WHAT YOU HAVE TO DO: Copy the stretch of the researcher profile from "My research is" through "in agentic systems.", changing "process supervision" to "outcome supervision".

Yao Zhang

Ph.D. Candidate @ LMU Munich

me.jpg

I am a final-year Ph.D. candidate in Computer Science at LMU Munich, advised by Prof. Volker Tresp. Previously, I received my M.Sc. (2021) and B.Sc. (2019) from LMU Munich.

My research is focused on agent reliability, reducing compounding failures in long-horizon tasks through structured search and process supervision. As agents take on increasingly autonomous roles, reliable multi-step execution remains one of the central challenges for real-world deployment. I develop methods that address this, from single-agent execution to multi-agent system design. Earlier in my PhD, I also worked on multimodal learning, including parameter-efficient fine-tuning in federated and continual settings. Looking ahead, I am interested in enabling agents to take on increasingly autonomous roles, where they can be trusted to operate over extended periods with minimal human oversight. Feel free to reach out if you are interested in my work or would like to connect.

I am on the job market for Research Scientist / Applied Scientist positions in agentic systems.

Research Interests: Agent Reliability Reward Modeling Agentic Systems Multimodal Learning

News

Jan 2026 WebArbiter accepted at ICLR 2026.
Nov 2025 AUVIC accepted at AAAI 2026.
Oct 2025 GroundedPRM presented at LAW@NeurIPS 2025.
Aug 2025 SwarmAgentic accepted at EMNLP 2025 (Main).

SUPPLIED INFORMATION:
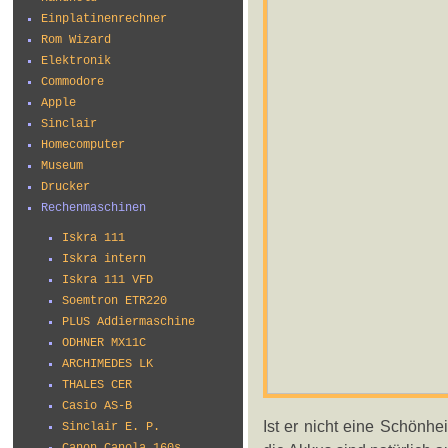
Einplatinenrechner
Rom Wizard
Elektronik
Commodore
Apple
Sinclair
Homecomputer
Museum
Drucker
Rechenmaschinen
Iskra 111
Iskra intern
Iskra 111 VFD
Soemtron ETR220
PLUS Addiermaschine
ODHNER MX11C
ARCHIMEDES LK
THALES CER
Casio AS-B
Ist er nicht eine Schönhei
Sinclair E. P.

WRITTEN REPLY:
My research is focused on agent reliability, reducing compounding failures in long-horizon tasks through structured search and outcome supervision. As agents take on increasingly autonomous roles, reliable multi-step execution remains one of the central challenges for real-world deployment. I develop methods that address this, from single-agent execution to multi-agent system design. Earlier in my PhD, I also worked on multimodal learning, including parameter-efficient fine-tuning in federated and continual settings. Looking ahead, I am interested in enabling agents to take on increasingly autonomous roles, where they can be trusted to operate over extended periods with minimal human oversight. Feel free to reach out if you are interested in my work or would like to connect.

I am on the job market for Research Scientist / Applied Scientist positions in agentic systems.